Can You Handle a Fixer-Upper?
Buying a home that needs a little (or a lot) of work can be a great way to build equity and wealth, but it’s not for everyone. Here are some questions to ask yourself to see if it’s right for you.
Have you ever done a renovation or built a home before?
What work are you willing/able to take on?
What work will you have to hire a contractor for?
Where will you live during the renovation?
Where will you go if the work takes longer than expected?
How will you fund the renovation?
What will you do if the work goes over budget?
Does renovating a home meet your financial goals?
Not all fixer-uppers require equal fixing - and what needs to be fixed is somewhat subjective. A major rehab for one home buyer is a walk in the park for another. Consider your expertise, your finances, and to what extent you want to tackle a home that requires a lot of work.
You don’t want to buy just any fixer-upper. You want to buy one that makes sense. While everyone’s priorities will be slightly different, resale value is often a great place to start. Whether you plan on flipping the home or living in it for a while, it’s worth hedging your bets to have your investment pay off once you’re ready to sell.
Here are a few indicators to keep in mind:
Location: Location is always king. After all, you can change a lot about a home, but you usually can’t move it. Look for homes in popular areas or good school districts. If possible, choose ones that offer privacy from busy roads and commercial structures.
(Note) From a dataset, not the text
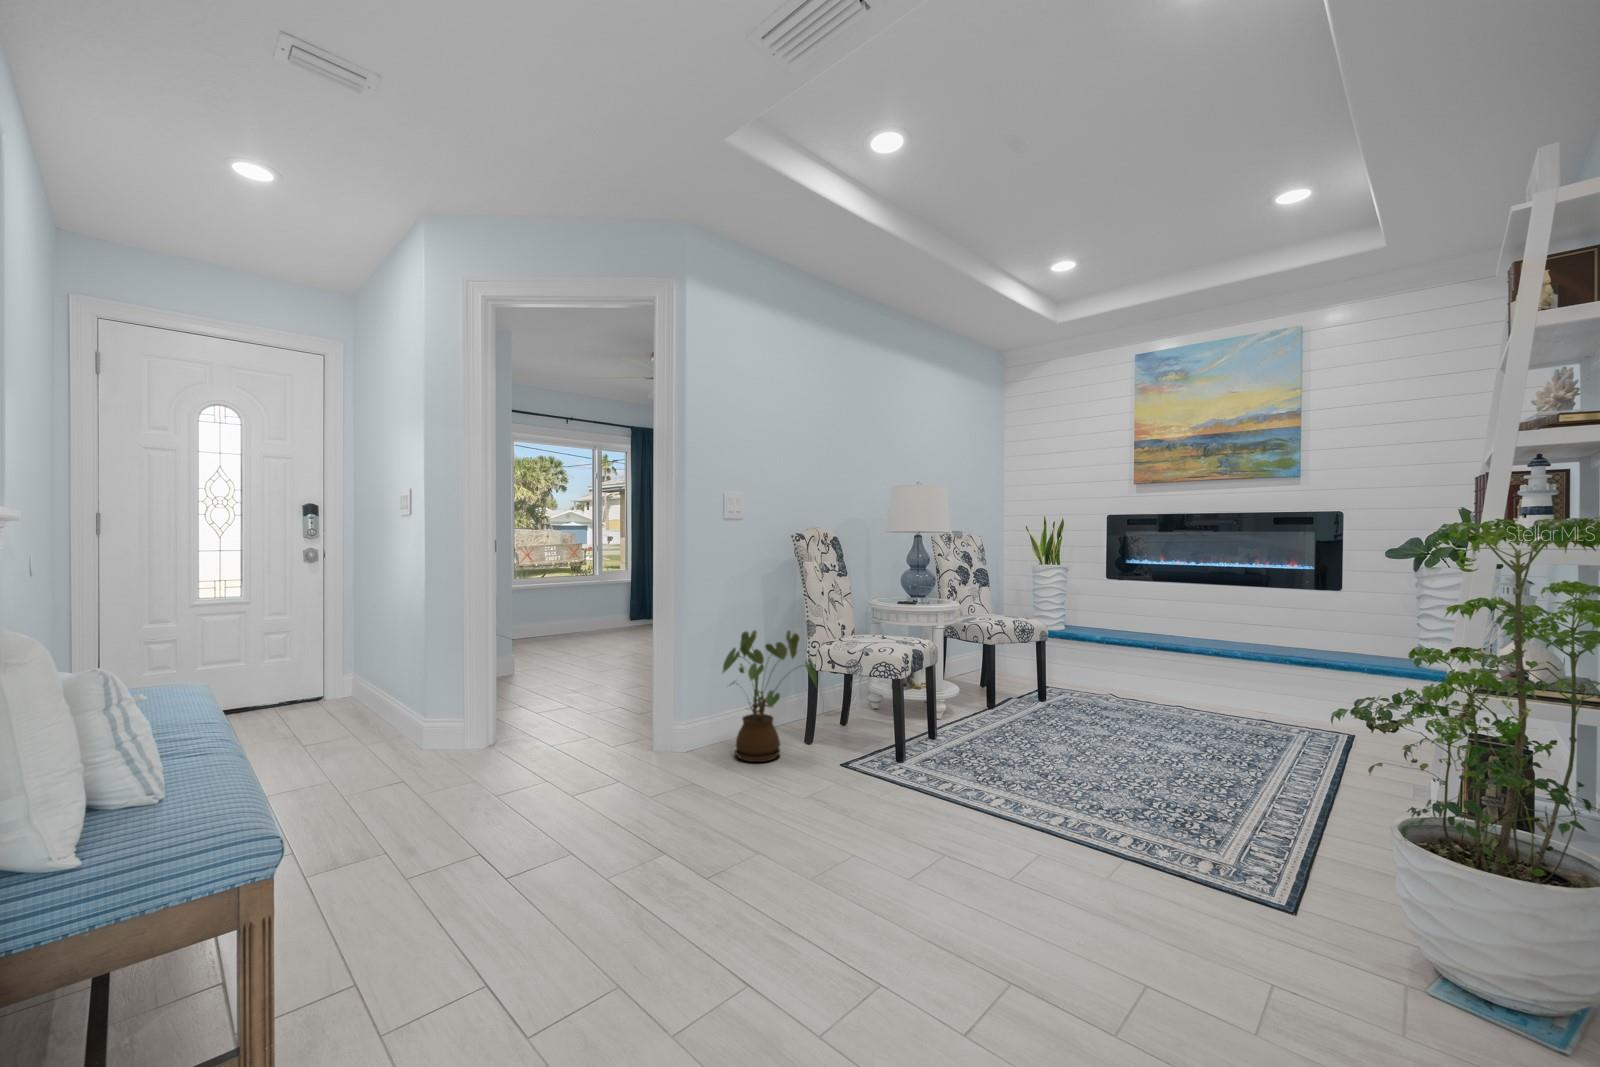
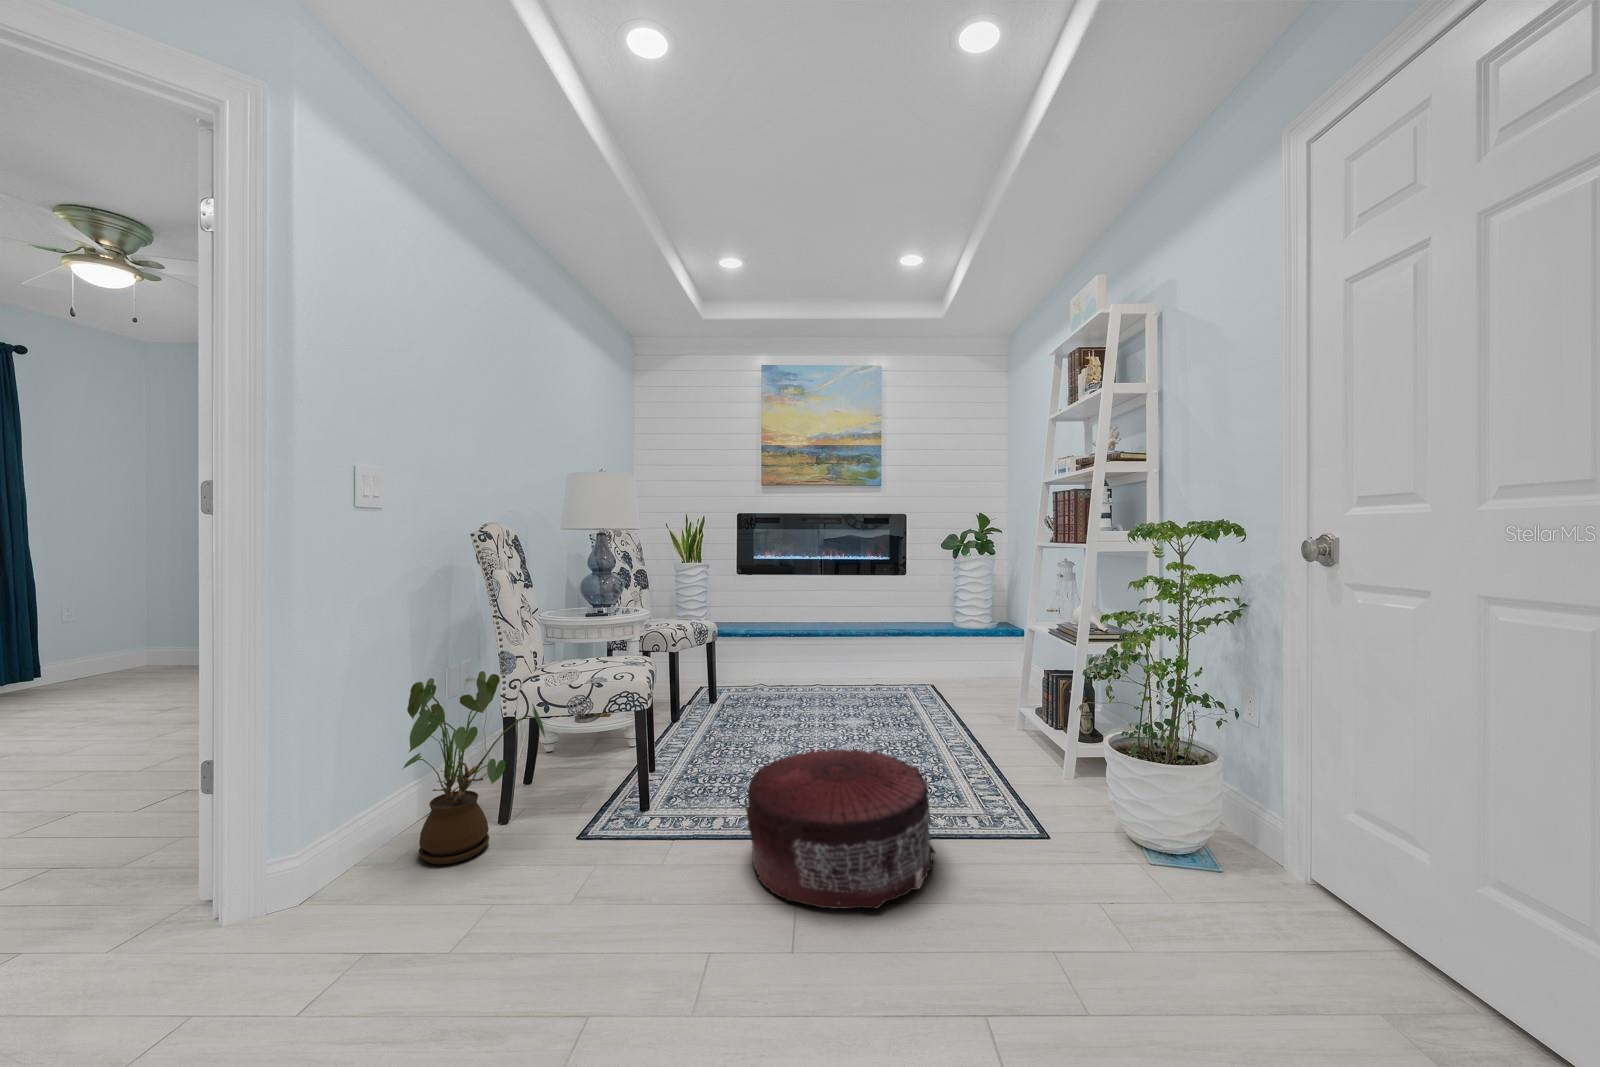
pouf: none [932,737,1122,885] -> present [745,749,935,908]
Functional layout: Yes, you can move walls, but it gets expensive quickly. The better bet is to focus on finding a layout that allows you to keep things more or less the same.
Structurally sound: Sloping floors, cracks in the walls and water spots are major red flags that the home will need extensive - and expensive - structural repairs. Unless you have experience with this type of work, it may be best to look elsewhere.